### EXTRACTED INFORMATION
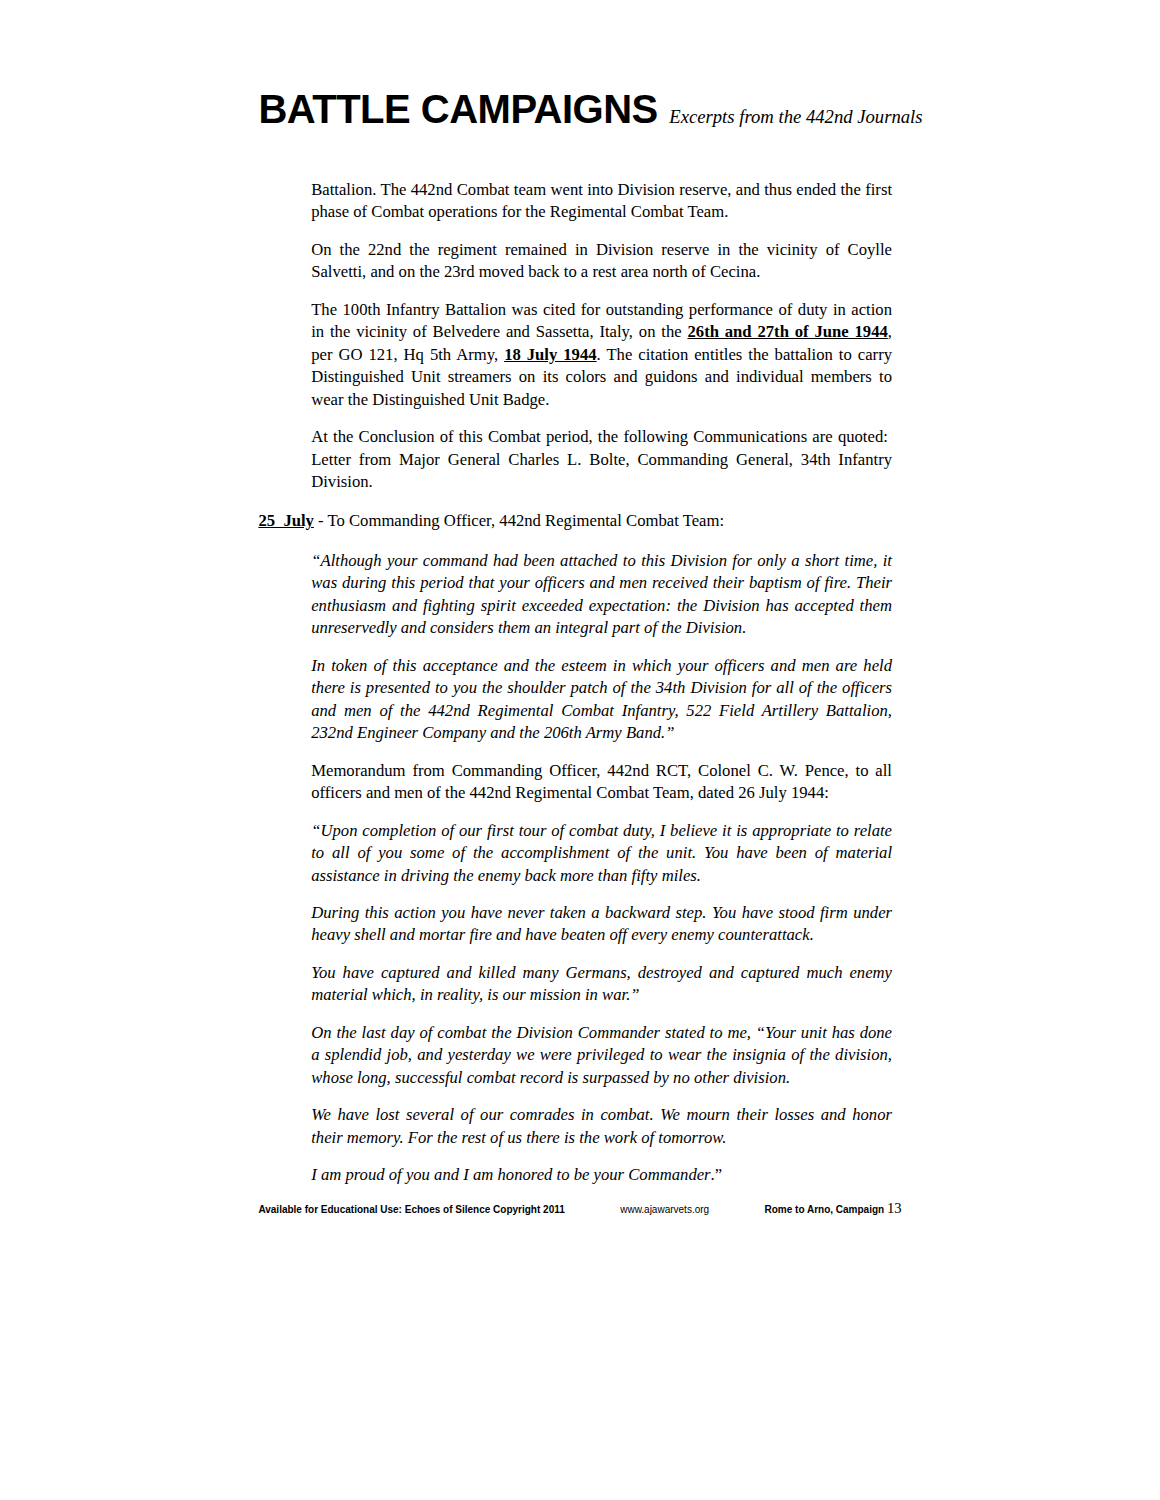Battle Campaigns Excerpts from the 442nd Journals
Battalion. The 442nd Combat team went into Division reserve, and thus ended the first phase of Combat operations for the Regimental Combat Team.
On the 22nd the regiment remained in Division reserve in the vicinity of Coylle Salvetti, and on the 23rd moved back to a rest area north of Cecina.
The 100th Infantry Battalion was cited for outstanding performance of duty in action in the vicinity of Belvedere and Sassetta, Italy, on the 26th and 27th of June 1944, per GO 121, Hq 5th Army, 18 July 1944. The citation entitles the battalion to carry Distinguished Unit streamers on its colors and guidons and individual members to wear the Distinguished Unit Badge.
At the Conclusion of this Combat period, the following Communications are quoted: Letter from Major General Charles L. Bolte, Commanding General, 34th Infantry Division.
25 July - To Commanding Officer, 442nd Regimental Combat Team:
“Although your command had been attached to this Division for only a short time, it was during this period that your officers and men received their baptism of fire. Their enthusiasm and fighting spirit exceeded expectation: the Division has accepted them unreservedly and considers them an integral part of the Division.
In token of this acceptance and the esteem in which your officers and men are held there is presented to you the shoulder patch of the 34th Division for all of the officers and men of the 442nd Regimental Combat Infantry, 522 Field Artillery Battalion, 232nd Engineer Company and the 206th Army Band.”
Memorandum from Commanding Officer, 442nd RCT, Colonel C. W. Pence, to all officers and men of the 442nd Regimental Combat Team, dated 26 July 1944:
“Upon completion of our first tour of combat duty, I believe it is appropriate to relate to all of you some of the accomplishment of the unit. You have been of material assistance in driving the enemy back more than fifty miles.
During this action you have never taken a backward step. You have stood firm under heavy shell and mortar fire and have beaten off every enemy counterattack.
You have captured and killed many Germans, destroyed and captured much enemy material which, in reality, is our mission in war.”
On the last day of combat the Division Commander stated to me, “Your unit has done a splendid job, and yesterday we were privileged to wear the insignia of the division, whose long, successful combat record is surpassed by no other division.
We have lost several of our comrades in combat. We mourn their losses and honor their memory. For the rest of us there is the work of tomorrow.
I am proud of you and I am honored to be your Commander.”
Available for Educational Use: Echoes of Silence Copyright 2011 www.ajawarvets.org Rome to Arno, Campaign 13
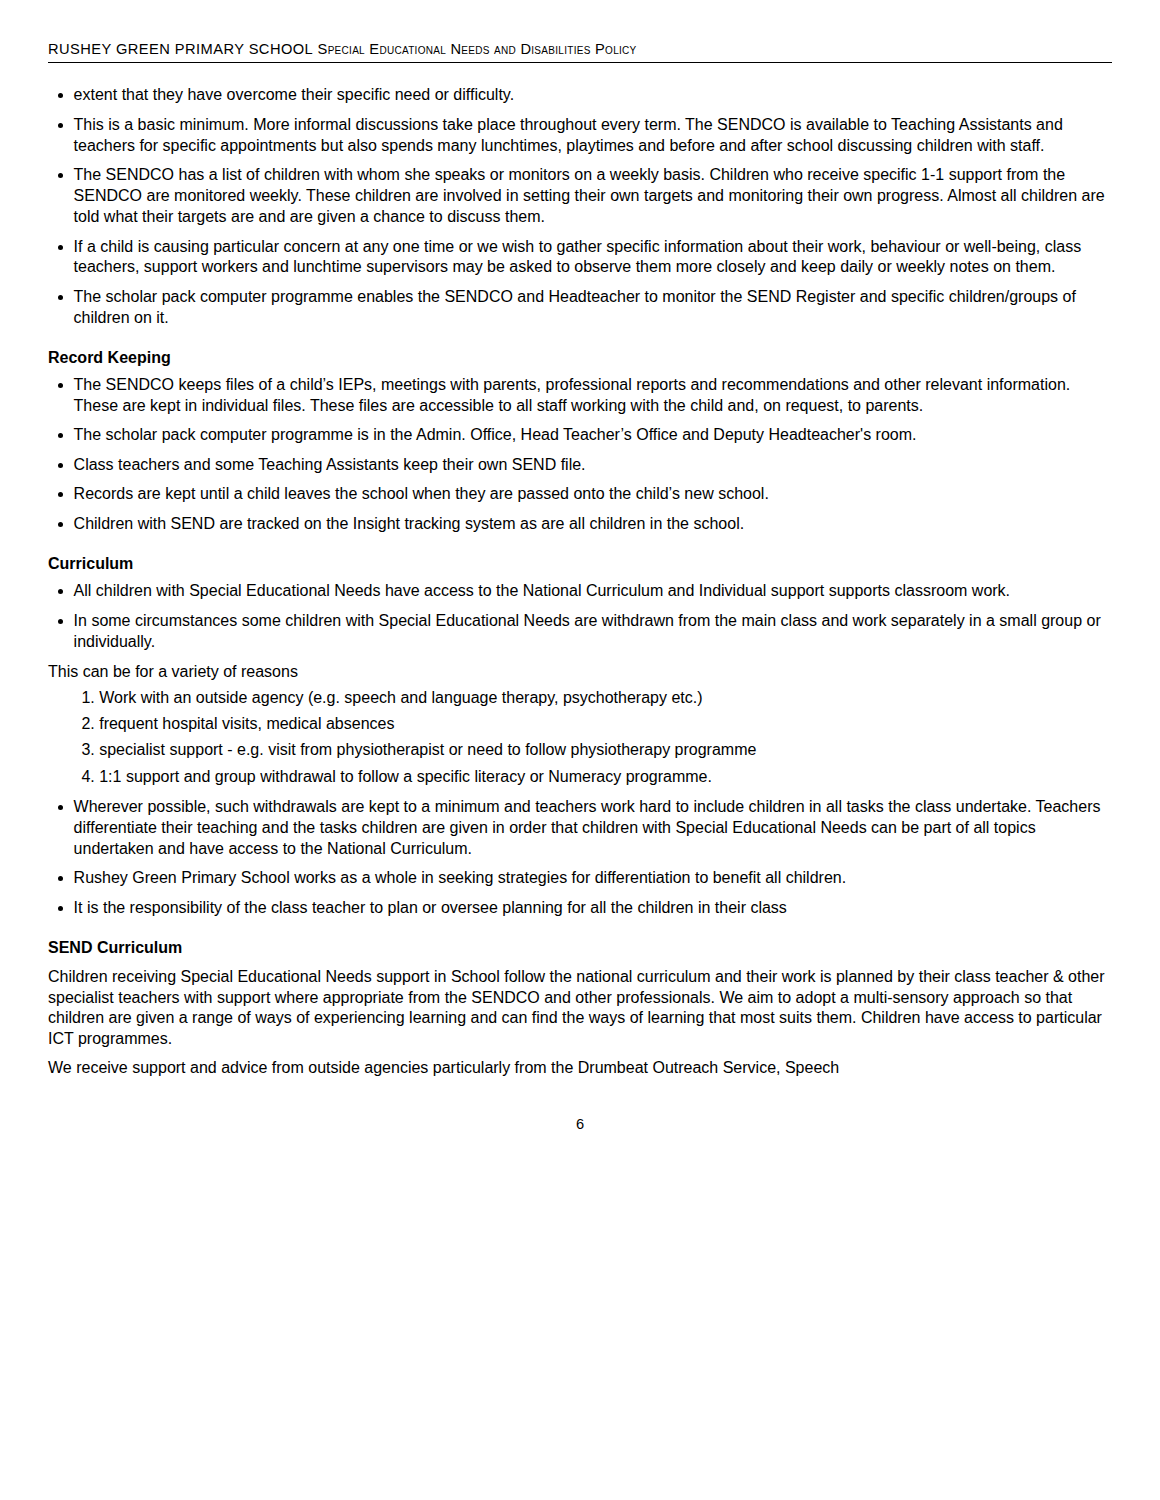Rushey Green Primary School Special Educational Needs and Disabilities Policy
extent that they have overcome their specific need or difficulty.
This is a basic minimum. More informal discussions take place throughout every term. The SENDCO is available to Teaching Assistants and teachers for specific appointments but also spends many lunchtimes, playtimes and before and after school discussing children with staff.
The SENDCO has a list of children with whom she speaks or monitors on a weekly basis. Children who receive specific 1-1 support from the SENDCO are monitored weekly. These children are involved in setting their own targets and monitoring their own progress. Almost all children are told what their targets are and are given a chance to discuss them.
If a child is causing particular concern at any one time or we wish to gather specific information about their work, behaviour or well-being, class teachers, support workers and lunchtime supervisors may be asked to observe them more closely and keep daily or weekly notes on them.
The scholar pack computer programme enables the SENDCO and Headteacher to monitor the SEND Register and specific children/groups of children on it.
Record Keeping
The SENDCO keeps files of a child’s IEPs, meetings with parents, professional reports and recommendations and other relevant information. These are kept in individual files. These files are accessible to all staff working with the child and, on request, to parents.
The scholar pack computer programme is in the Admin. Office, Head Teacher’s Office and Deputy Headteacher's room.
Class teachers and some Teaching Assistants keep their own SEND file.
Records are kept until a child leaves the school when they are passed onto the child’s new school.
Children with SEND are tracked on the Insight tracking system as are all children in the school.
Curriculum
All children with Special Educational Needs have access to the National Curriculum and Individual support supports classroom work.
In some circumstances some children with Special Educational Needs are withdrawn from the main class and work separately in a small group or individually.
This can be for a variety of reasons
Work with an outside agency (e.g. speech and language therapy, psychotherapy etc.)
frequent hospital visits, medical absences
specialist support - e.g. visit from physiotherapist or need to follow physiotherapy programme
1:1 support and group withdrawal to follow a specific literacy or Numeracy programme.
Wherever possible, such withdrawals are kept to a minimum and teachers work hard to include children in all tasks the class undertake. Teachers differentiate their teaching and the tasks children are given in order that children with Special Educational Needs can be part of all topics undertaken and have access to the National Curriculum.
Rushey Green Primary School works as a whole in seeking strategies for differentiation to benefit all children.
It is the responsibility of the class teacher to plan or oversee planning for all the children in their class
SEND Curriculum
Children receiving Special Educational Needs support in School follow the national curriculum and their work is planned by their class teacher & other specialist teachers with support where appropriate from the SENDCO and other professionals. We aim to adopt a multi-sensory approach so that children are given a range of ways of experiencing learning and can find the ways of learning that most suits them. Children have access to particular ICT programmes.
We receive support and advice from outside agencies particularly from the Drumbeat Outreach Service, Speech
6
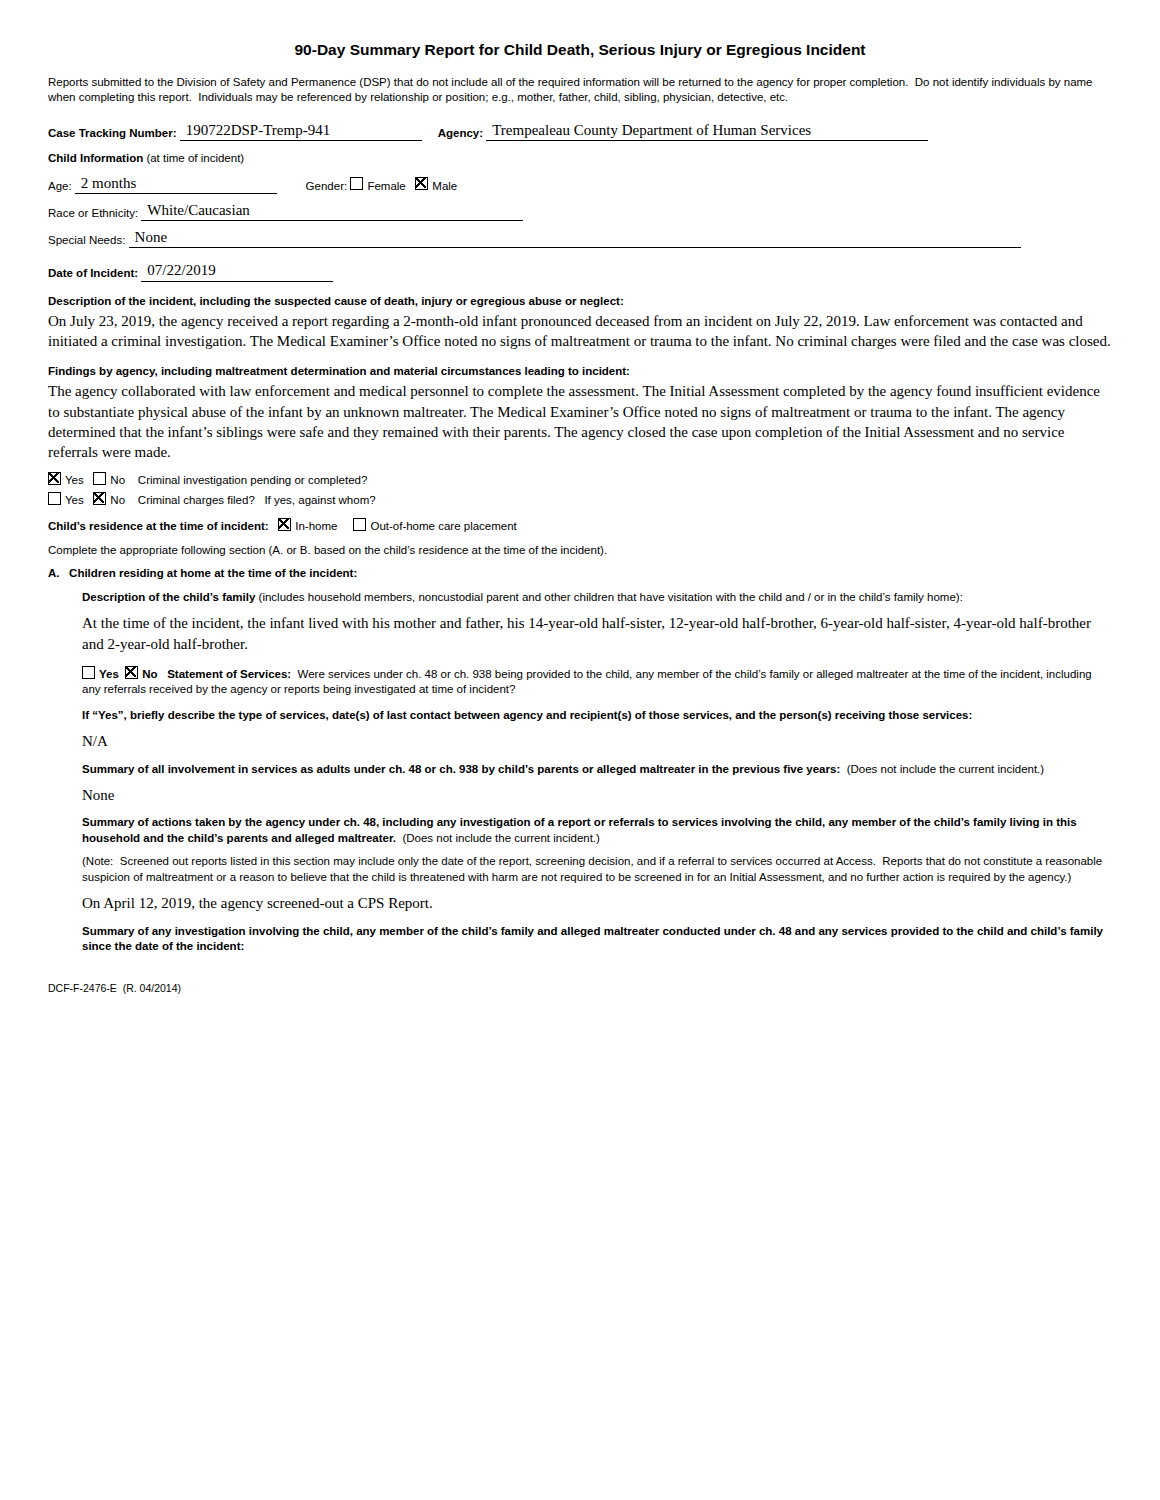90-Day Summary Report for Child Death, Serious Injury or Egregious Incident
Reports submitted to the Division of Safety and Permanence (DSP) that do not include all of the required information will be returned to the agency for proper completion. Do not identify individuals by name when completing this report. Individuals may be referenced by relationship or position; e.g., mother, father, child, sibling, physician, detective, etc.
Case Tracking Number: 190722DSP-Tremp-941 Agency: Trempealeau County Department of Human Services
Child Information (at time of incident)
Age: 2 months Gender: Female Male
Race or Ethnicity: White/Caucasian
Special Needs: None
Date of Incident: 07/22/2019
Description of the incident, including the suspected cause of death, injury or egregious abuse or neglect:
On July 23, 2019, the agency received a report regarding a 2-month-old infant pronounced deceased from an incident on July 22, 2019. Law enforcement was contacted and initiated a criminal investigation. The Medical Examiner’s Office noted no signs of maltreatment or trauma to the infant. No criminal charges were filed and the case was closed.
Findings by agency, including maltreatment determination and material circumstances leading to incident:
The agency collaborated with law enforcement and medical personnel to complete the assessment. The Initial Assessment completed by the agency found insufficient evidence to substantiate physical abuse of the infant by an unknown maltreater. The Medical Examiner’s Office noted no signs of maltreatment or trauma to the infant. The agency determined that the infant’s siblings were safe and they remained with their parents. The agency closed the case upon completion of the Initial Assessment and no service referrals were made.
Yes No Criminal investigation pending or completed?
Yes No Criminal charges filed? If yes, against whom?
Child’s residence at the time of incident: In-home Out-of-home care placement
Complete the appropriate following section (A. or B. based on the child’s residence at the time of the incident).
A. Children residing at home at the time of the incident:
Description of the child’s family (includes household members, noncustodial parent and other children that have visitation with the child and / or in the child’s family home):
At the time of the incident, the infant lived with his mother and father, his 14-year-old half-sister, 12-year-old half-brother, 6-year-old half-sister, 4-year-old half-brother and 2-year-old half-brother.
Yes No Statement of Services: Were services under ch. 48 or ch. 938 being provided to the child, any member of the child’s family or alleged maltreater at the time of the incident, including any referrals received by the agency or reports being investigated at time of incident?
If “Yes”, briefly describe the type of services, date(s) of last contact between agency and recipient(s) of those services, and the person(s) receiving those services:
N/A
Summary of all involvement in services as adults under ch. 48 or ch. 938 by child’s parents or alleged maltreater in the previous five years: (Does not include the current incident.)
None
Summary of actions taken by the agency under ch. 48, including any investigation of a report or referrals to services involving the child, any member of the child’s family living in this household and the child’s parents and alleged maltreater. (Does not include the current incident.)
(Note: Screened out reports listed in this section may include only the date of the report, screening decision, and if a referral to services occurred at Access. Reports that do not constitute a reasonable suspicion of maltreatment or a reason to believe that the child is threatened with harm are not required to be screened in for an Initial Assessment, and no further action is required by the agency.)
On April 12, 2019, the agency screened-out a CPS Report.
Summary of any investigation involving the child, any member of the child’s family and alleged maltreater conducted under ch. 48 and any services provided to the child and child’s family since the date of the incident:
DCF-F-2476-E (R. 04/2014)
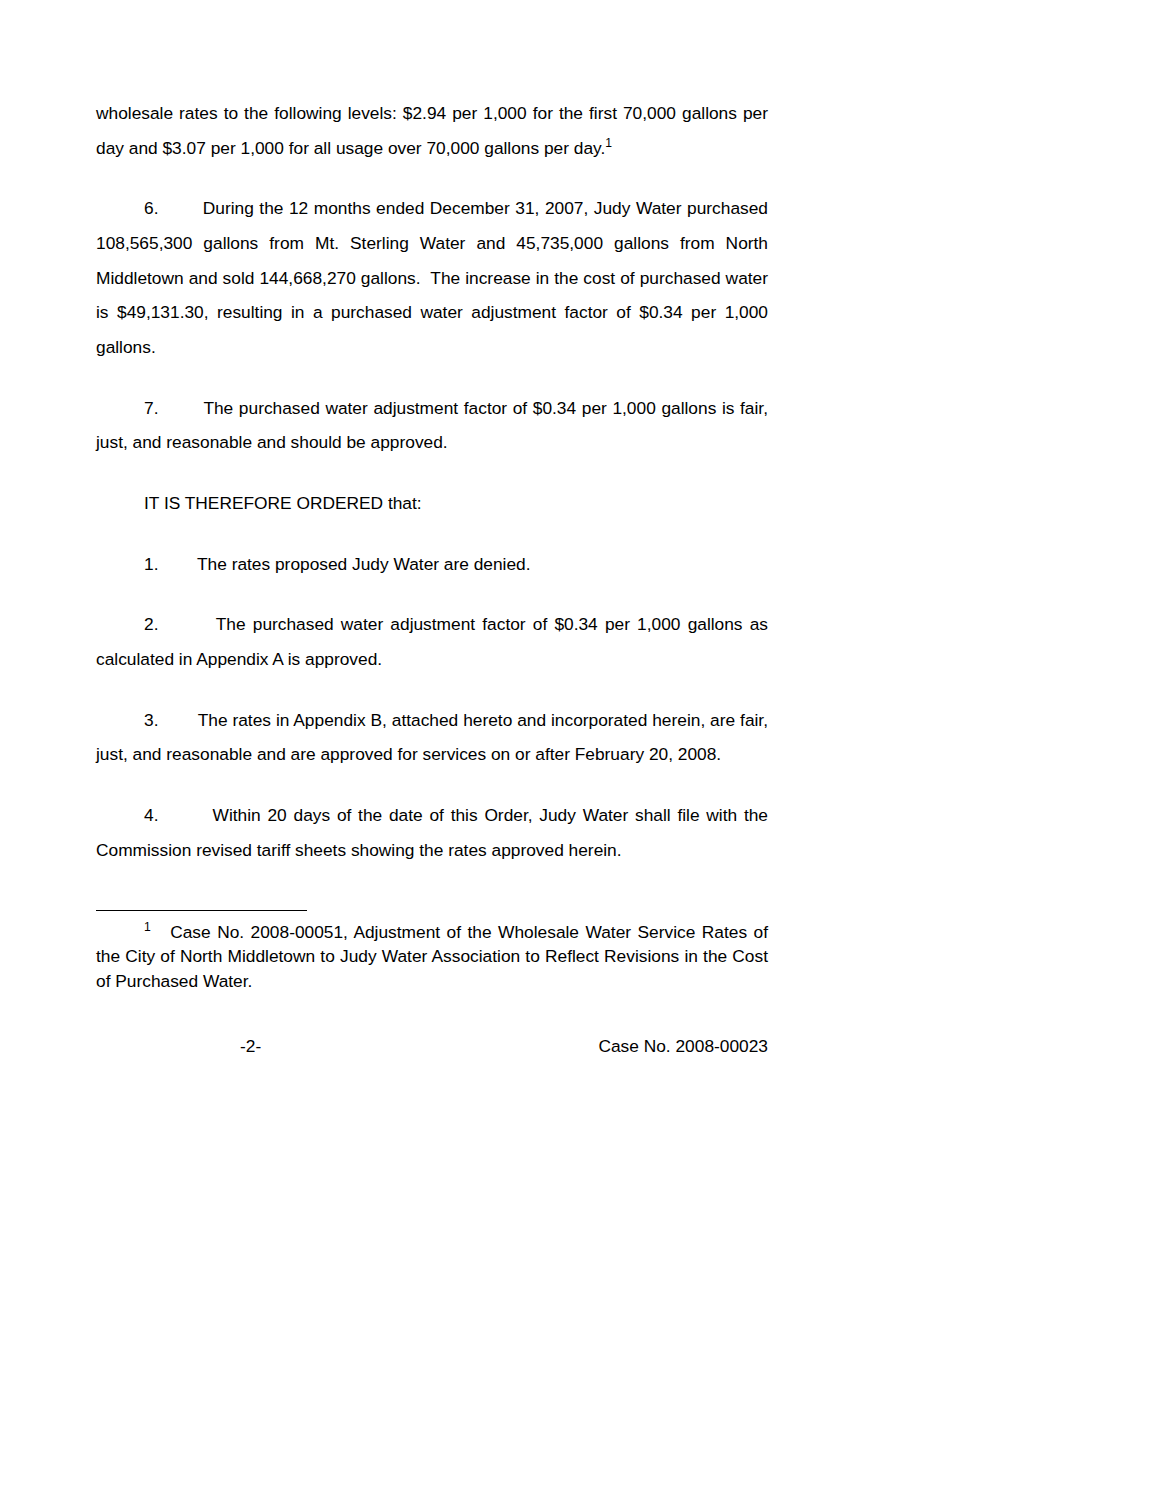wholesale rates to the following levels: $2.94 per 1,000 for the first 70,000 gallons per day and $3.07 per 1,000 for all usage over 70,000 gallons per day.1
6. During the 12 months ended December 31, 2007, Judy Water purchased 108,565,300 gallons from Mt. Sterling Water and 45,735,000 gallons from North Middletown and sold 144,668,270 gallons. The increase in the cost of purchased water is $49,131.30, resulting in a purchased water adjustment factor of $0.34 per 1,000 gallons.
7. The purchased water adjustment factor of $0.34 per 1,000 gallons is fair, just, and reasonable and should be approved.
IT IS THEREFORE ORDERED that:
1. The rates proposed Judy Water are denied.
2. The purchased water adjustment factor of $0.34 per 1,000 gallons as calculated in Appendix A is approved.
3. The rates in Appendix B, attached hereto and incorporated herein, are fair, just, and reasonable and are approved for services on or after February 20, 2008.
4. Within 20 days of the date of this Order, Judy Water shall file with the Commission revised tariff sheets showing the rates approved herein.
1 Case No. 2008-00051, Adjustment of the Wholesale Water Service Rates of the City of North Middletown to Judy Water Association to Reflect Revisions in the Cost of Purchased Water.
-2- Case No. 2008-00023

### INSTRUCTIONS TO FOLLOW
Beginning at the line above with "Battalion. The 442nd" and finishing at the line with "of the Division.", return each line exactly and return nothing else.

### RESPONSE AREA
Battalion. The 442nd Combat team went into Division reserve, and thus ended the first phase of Combat operations for the Regimental Combat Team.
On the 22nd the regiment remained in Division reserve in the vicinity of Coylle Salvetti, and on the 23rd moved back to a rest area north of Cecina.
The 100th Infantry Battalion was cited for outstanding performance of duty in action in the vicinity of Belvedere and Sassetta, Italy, on the 26th and 27th of June 1944, per GO 121, Hq 5th Army, 18 July 1944. The citation entitles the battalion to carry Distinguished Unit streamers on its colors and guidons and individual members to wear the Distinguished Unit Badge.
At the Conclusion of this Combat period, the following Communications are quoted: Letter from Major General Charles L. Bolte, Commanding General, 34th Infantry Division.
25 July - To Commanding Officer, 442nd Regimental Combat Team:
“Although your command had been attached to this Division for only a short time, it was during this period that your officers and men received their baptism of fire. Their enthusiasm and fighting spirit exceeded expectation: the Division has accepted them unreservedly and considers them an integral part of the Division.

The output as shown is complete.